A longstanding research project based at Harvard University in the United States explored how it can effectively use Smart Data to enable its research goals.
The study’s goal was understand how to prevent chronic disease through lifestyle and behavioural changes using social media data.
The project’s participants are drawn from the Nurses’ Health Study 2, which runs jointly across the Harvard T.H. Chan School of Public Health and Brigham and Women's Hospital, an affiliate of Harvard Medical School.
The health study has been going since 1989 and has over 100,000 nurses taking part from all over the US. They receive questionnaires every two years asking them about their behaviour, lifestyle and health, as part of the study’s overarching goal to further understand how to prevent chronic disease through lifestyle and behavioural changes.
Professors Laura Kubzansky, Lee Kum Kee Professor of Social and Behavioral Sciences at the Harvard T.H. Chan School of Public Health and Fran Grodstein, formerly of Harvard Medical School and now Adjunct Professor of Epidemiology at the Harvard T.H. Chan School of Public Health, are working with some of the study participants to understand what positive benefits certain attributes, such as having a positive outlook or being optimistic, can bring to health outcomes.
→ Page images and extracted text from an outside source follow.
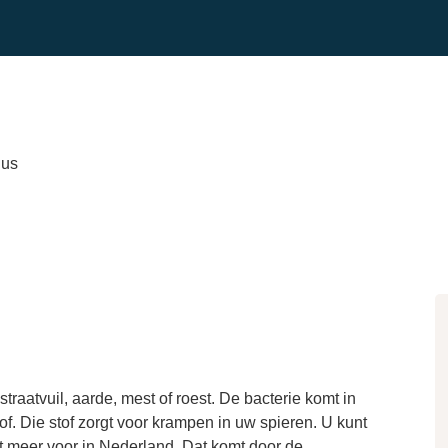
nus
straatvuil, aarde, mest of roest. De bacterie komt in
f. Die stof zorgt voor krampen in uw spieren. U kunt
t meer voor in Nederland. Dat komt door de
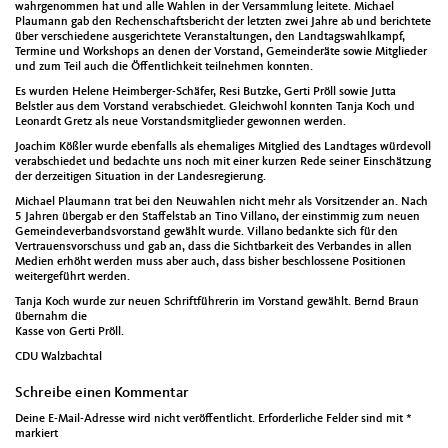
wahrgenommen hat und alle Wahlen in der Versammlung leitete. Michael
Plaumann gab den Rechenschaftsbericht der letzten zwei Jahre ab und berichtete
über verschiedene ausgerichtete Veranstaltungen, den Landtagswahlkampf,
Termine und Workshops an denen der Vorstand, Gemeinderäte sowie Mitglieder
und zum Teil auch die Öffentlichkeit teilnehmen konnten.
Es wurden Helene Heimberger-Schäfer, Resi Butzke, Gerti Pröll sowie Jutta
Belstler aus dem Vorstand verabschiedet. Gleichwohl konnten Tanja Koch und
Leonardt Gretz als neue Vorstandsmitglieder gewonnen werden.
Joachim Kößler wurde ebenfalls als ehemaliges Mitglied des Landtages würdevoll
verabschiedet und bedachte uns noch mit einer kurzen Rede seiner Einschätzung
der derzeitigen Situation in der Landesregierung.
Michael Plaumann trat bei den Neuwahlen nicht mehr als Vorsitzender an. Nach
5 Jahren übergab er den Staffelstab an Tino Villano, der einstimmig zum neuen
Gemeindeverbandsvorstand gewählt wurde. Villano bedankte sich für den
Vertrauensvorschuss und gab an, dass die Sichtbarkeit des Verbandes in allen
Medien erhöht werden muss aber auch, dass bisher beschlossene Positionen
weitergeführt werden.
Tanja Koch wurde zur neuen Schriftführerin im Vorstand gewählt. Bernd Braun
übernahm die
Kasse von Gerti Pröll.
CDU Walzbachtal
Schreibe einen Kommentar
Deine E-Mail-Adresse wird nicht veröffentlicht.
Erforderliche Felder sind mit
*
markiert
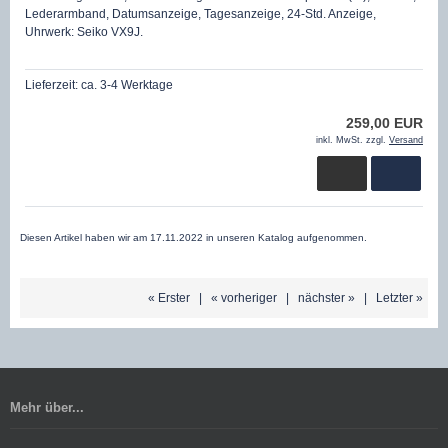
Lederarmband, Datumsanzeige, Tagesanzeige, 24-Std. Anzeige,
Uhrwerk: Seiko VX9J.
Lieferzeit:
ca. 3-4 Werktage
259,00 EUR
inkl. MwSt. zzgl.
Versand
Diesen Artikel haben wir am 17.11.2022 in unseren Katalog aufgenommen.
« Erster
|
« vorheriger
|
nächster »
|
Letzter »
Mehr über...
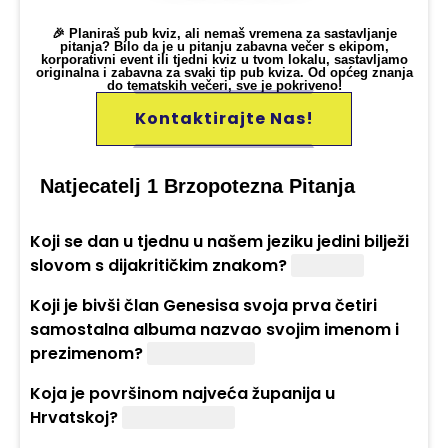
🎉 Planiraš pub kviz, ali nemaš vremena za sastavljanje
pitanja? Bilo da je u pitanju zabavna večer s ekipom,
korporativni event ili tjedni kviz u tvom lokalu, sastavljamo
originalna i zabavna za svaki tip pub kviza. Od općeg znanja
do tematskih večeri, sve je pokriveno!
Kontaktirajte Nas!
Natjecatelj 1 Brzopotezna Pitanja
Koji se dan u tjednu u našem jeziku jedini bilježi
slovom s dijakritičkim znakom?
Četvrtak
Koji je bivši član Genesisa svoja prva četiri
samostalna albuma nazvao svojim imenom i
prezimenom?
Peter Gabriel
Koja je površinom najveća županija u
Hrvatskoj?
Ličko-senjska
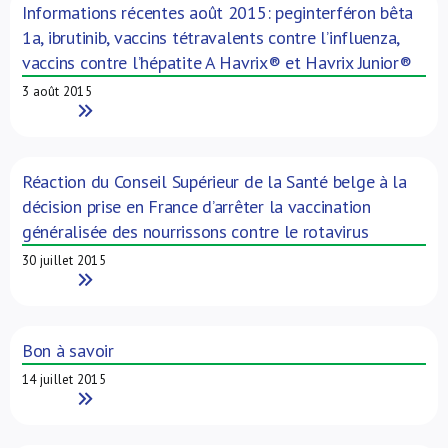
Informations récentes août 2015: peginterféron bêta
1a, ibrutinib, vaccins tétravalents contre l’influenza,
vaccins contre l’hépatite A Havrix® et Havrix Junior®
3 août 2015
Read More
Réaction du Conseil Supérieur de la Santé belge à la
décision prise en France d’arrêter la vaccination
généralisée des nourrissons contre le rotavirus
30 juillet 2015
Read More
Bon à savoir
14 juillet 2015
Read More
As part of this, they began wondering about the idea of using social media to assess some of the attributes they were interested in. For the cohort they had in mind, who are in their 50s and 60s, this meant getting their consent to study the language of their Facebook posts.
They obtained funding for the project, but then the Cambridge Analytica scandal broke, and access to Facebook data was shut down. At “a complete loss – how were we ever going to do this project?” they learned about digi.me through a personal contact of Professor Kubzansky’s with expertise in companies dealing with data privacy issues.
An independent Institutional Review Board, which assesses how ethical research studies are, approved the use of digi.me for providing a secure and confidential way to transfer information and had no concerns about the platform.
The researchers are now exploring how they can work with other cohorts, and other social media platforms, to get more of the kind of data they are interested in, with full consent from those with whom they are working.